■ **PROVIDED TEXT**

Dr Jack Kirne is a writer, academic and unionist based in Melbourne, Australia. His creative and critical work has appeared in various publications, such as Overland, Meanjin, ISLE and Text. He was a visiting fellow at the Institute of Postcolonial Studies 2021-2023.

Dr Emma Whatman (she/her) is an early career researcher in Gender Studies at the University of Melbourne and Deakin University. Her academic expertise is in feminist media studies, contemporary children’s literature and culture, and cultural studies. Emma’s first manuscript is under contract with Wayne State University Press and is due for release in 2024. This work builds on her PhD research, where she closely analysed cultural texts to demonstrate how postfeminism and neoliberal feminism shape the dominant understanding of feminism among young people. Emma has presented and published her work widely and is an interdisciplinary research fellow.

Gilbert Caluya is a Lecturer in Gender & Sexuality Studies in the Writing, Literature and Culture Group at Deakin University. His research focuses on the intersections between intimacy and security across multiple cultural sites; including sexual subcultures, cultural citizenship, and everyday cultures of security. He has previously held posts at the University of Melbourne, University of South Australia and the University of Sydney and was previously a recipient of an ARC-funded DECRA fellowship. He is currently completing two joint ARC-funded Discovery Projects. 

 

Introduction 

As World Pride 2023 comes to Sydney, Australia, it’s an unusual moment to be finalising this publication. While recent academic theorising has made us cynical of the corporatised and commercialised mainstreaming of LGBTIQ+ pride events, it is hard not to be affected by its pull. That’s because its co-optation by capitalism (and even some coercive authorities) doesn’t erase the community building, the empowerment, the celebration of our identities, and the alternative culture creation that underpins queer pride and its events. In a period marked by intense fractious struggles around gender and sexuality, not only between the left and the right, but often between progressive groups with differences in approach, it can be hard to remember the positive aspects of minority politics and communities.

Extracted page text data:

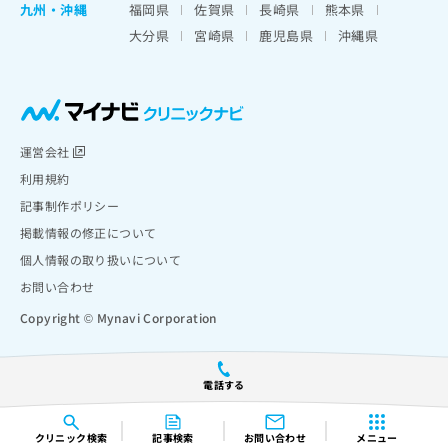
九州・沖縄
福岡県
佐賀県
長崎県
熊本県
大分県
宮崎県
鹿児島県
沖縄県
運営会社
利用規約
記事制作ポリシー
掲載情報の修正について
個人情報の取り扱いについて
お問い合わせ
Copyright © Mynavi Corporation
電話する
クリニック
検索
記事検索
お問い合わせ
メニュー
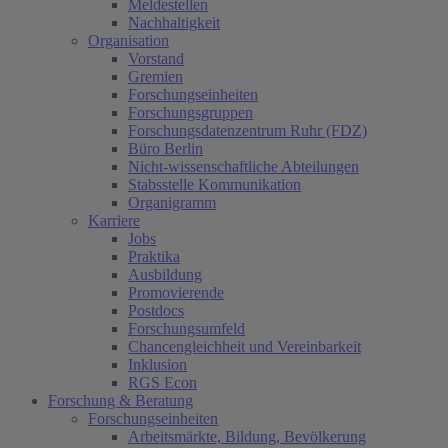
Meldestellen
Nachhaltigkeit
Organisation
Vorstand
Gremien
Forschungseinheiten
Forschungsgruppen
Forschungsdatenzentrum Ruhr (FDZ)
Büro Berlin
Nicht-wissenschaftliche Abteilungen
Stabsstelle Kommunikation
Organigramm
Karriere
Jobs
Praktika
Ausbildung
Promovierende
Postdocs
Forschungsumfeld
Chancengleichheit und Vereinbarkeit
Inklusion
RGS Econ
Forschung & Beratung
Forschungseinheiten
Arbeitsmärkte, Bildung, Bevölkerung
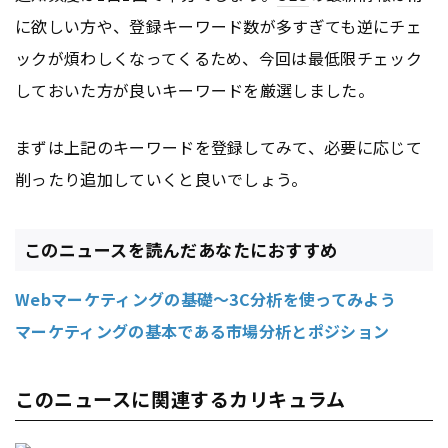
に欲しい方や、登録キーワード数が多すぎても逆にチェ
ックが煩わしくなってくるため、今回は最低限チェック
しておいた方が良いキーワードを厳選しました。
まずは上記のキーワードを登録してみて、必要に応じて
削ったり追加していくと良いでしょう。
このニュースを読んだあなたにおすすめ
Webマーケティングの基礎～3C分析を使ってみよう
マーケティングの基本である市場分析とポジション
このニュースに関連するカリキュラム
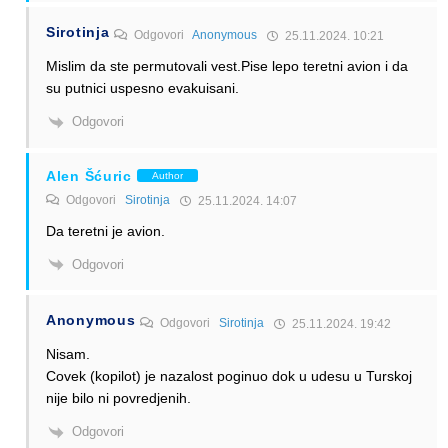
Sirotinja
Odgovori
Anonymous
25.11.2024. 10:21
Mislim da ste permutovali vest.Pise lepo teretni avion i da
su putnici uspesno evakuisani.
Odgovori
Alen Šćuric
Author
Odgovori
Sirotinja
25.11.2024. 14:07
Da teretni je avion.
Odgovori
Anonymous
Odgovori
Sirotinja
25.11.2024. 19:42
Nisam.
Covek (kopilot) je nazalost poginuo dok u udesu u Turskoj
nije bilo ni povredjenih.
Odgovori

==

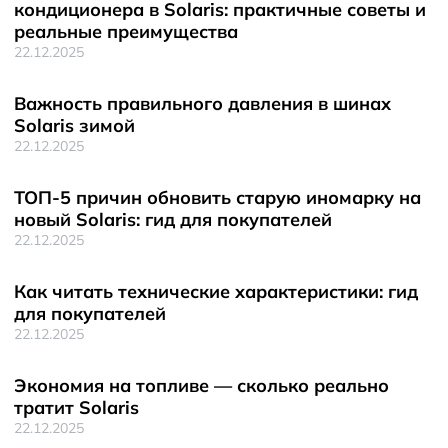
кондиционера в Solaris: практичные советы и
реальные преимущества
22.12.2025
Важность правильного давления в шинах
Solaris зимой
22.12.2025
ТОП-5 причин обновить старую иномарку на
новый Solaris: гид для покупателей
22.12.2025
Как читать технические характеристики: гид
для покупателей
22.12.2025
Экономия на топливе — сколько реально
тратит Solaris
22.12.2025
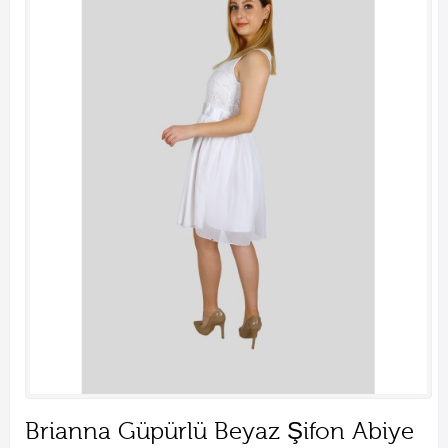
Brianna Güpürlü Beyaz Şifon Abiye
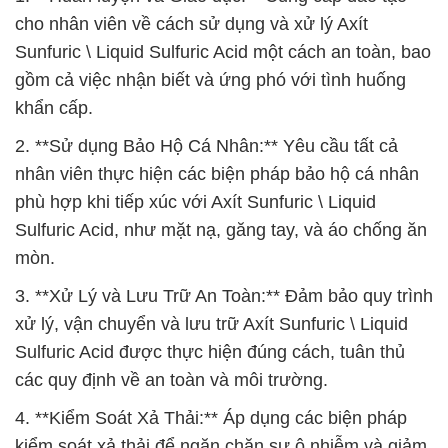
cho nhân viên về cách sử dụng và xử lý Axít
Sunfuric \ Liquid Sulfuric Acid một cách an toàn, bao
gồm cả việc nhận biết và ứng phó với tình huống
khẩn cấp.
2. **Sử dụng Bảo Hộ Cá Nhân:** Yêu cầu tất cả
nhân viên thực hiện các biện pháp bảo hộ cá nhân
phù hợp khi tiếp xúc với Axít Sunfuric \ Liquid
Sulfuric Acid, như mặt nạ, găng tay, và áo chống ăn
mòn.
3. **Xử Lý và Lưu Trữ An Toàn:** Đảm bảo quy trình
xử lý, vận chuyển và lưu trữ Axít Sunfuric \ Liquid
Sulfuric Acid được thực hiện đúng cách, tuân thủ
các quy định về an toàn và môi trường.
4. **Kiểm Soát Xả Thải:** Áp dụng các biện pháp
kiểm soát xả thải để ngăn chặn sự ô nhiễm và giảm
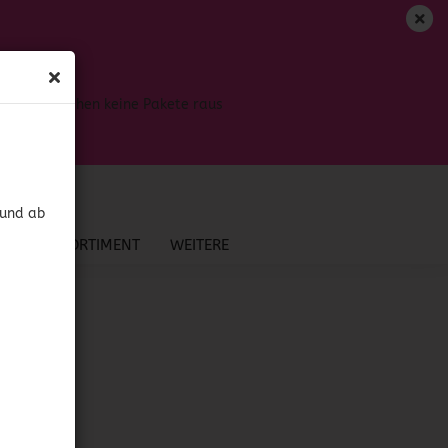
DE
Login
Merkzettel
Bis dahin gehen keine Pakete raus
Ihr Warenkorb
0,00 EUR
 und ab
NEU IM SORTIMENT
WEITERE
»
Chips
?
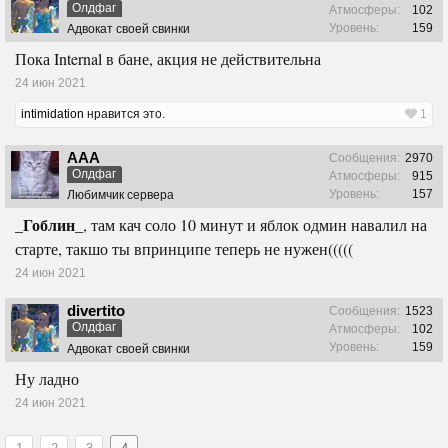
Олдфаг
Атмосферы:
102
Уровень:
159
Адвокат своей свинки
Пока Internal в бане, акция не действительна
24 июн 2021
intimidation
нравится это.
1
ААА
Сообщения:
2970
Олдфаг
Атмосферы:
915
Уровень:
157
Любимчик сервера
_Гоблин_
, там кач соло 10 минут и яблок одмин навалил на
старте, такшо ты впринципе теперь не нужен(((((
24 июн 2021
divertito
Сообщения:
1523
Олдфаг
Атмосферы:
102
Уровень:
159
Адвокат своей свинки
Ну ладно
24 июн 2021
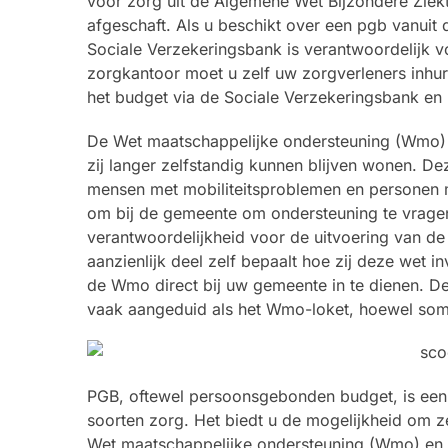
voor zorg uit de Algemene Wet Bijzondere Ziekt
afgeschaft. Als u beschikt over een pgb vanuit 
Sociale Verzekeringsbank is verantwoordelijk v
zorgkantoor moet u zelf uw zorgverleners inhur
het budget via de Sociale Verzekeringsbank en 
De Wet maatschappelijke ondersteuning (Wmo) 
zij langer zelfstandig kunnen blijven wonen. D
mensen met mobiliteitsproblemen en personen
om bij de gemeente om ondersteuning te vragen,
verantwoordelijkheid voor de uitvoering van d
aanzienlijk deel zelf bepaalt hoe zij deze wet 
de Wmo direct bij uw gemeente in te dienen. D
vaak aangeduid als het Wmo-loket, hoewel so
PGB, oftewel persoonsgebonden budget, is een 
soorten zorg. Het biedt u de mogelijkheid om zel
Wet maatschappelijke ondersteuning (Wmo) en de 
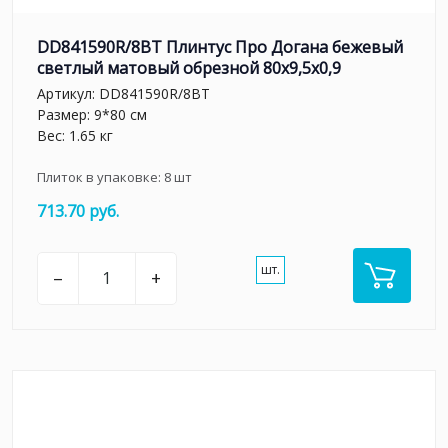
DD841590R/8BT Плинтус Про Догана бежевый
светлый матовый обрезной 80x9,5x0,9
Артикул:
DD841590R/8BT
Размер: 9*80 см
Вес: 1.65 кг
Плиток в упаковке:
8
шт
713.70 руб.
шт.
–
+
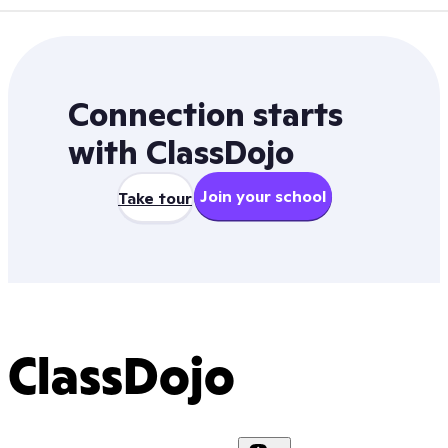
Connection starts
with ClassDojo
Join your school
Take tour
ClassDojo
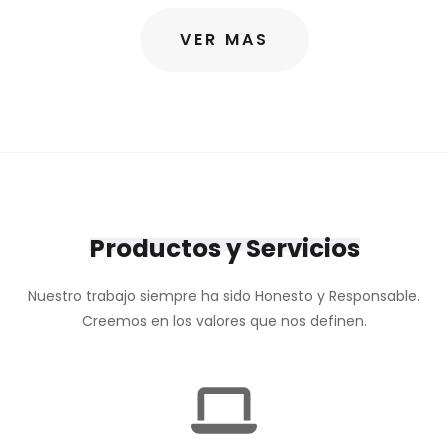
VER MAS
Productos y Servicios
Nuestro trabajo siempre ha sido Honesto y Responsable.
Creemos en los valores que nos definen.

■ **ASSIGNED TASK 1**
Answer these questions about the contributor notes and introduction, one per line:
(a) Where was Jack Kirne a visiting fellow from 2021 to 2023?
(b) Which press has Emma Whatman's first manuscript under contract?
(c) In which city is World Pride 2023 being held?
■ **ASSIGNED TASK 2**
Continue the introduction that follows the contributor notes, picking up after its last sentence.
The rows of extracted page text play no role here.

■ **YOUR RESPONSE 1**
(a) The Institute of Postcolonial Studies
(b) Wayne State University Press
(c) Sydney

■ **YOUR RESPONSE 2**
Yet Melbourne (where Deakin University and the editors reside) was recently the site for an anti-trans event that was supported by neo-Nazis who ended up giving the Nazi salute on the steps of the Victorian Parliament. Video footage of police protecting Nazis marching by yelling and threatening trans activists and their allies, coupled with this unusual confluence between trans-exclusionary feminists and neo-Nazis, raises questions about the shifting political alliances at the beginning of the 21st century and the future of feminism and queer theory and politics. 

How do we build feminist and queer communities in the 21st century? What kinds of belonging can we imagine for our collective futures? And what role can academics play in shaping that future? 

 

The Conference 

The papers in this special edition are derived from conference papers delivered at the inaugural Postgraduate/ECR Symposium of the Gender and Sexuality Studies Research Network of Deakin University on November 11th and 12th 2021. The symposium was overseen by the organising collective composed of Emma Whatman and Gilbert Caluya as co-facilitators as well as Jack Kirne, Hannah Garden, Elizabeth Little, Emily Marriott, Hao Zheng, Garriné Arslanian, Oscar Davis, and Daniel Marshall. Except for Caluya and Marshall, the rest are PhD students and ECRs at Deakin University.  

The Postgrad/ECR Symposium was initially conceived to be a welcoming space for PhD students who wanted to bridge the gap between their PhD writing and presenting at national and international conferences. Simultaneously, we hoped the event could provide experiences for ECRs in academic event management and editing. To meet this brief, we held multiple workshops aimed at building these skills. Prior to the symposium, we ran a workshop on how to write a conference abstract and another on how to get the most out of conferences. Inside the symposium, we had a workshop on how to pitch a piece to the Conversation, social media for academics and tips on applying to postdoctoral fellowships. 

We conceived of it as a small symposium located at Deakin Downtown campus, hoping for maybe 10-15 speakers and building on that in subsequent years. However, due to the lockdown in Melbourne, Australia (where Deakin University is located) the symposium was moved online and we decided if it was online we could open it up to delegates outside Melbourne. While we thought we might receive a few from outside, we were pleasantly surprised to accept 45 papers from presenters across 4 continents: Australia, Asia, Europe and America.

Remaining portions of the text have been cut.